By Matt Wood in Miscellaneous on Oct 5, 2005 1:54PM
Contractors working on a wetlands restoration project in DuPage County recently unearthed a set of molars belonging to an American mastodon, extinct ancestor of modern elephants. Mastodons roamed America 3.75 million years ago, but died out just 11,500 years back. They favored the kind of spruce forests that thrived in the Chicago area about 16,000 years ago, which also died out at about the same time mastodons did, so scientists think this area could be the mastodons' last stand. Thus the discovery of fossils from the fairly well-understood species is still significant, because they may hold clues to the mastodons' downfall.

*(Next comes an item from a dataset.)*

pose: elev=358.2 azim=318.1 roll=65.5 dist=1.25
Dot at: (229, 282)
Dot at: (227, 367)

The workers discovered the teeth along with a few pieces of tusk, bone, some ribs, and a fossilized car that appeared to be powered by human feet. Scientists hope that the rest of the animal's skeleton is in the vicinity, but worry about how a more extensive excavation project would be funded. Since mastodons are so well-known, researchers have a hard time getting grant money to study them; kind of like a historian trying to get money to study Abraham Lincoln.

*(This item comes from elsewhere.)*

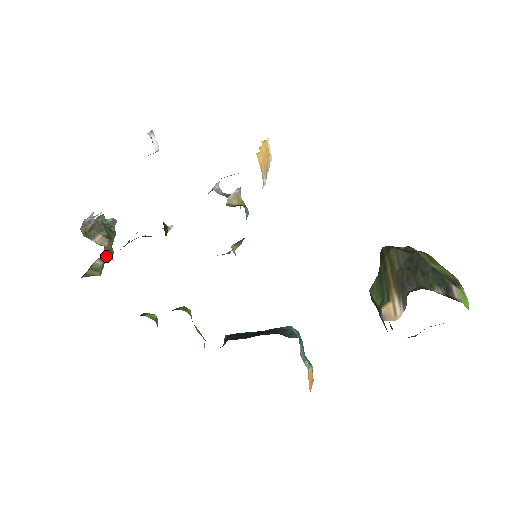
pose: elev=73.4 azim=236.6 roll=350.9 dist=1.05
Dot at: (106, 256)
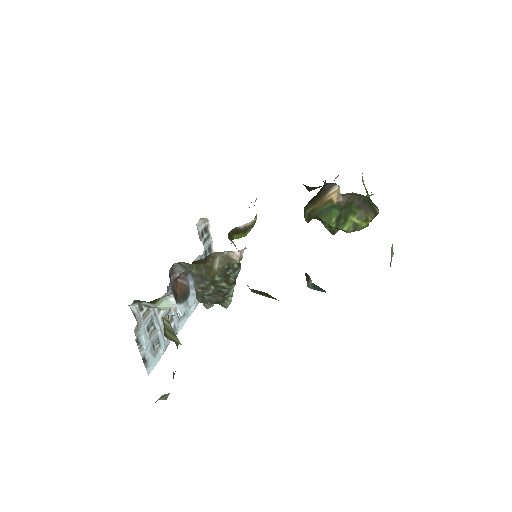
Dot at: (170, 325)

While one group of scientists is worried that they may not be able to learn as much as they can from the find, another is elated. Staffers from the Discovery Institute in Seattle say that the find is definitive proof of the "intelligent design" theory of the creation of life on Earth. "C'mon, elephant teeth in Chicago? That doesn't even make sense, they can't keep elephants alive at their zoo," said institute director Stephen Meyer. "And where's the rest of the skeleton? Did it 'evolve' away?" When asked how 16,000-year old mastodon teeth got here in first place, Meyer waved his hand and said, "Dude I don't know, and you don't either. That's all the proof I need." He went on to posit that the teeth could have been placed there by an intelligent designer of the universe who was "just trying to screw with us."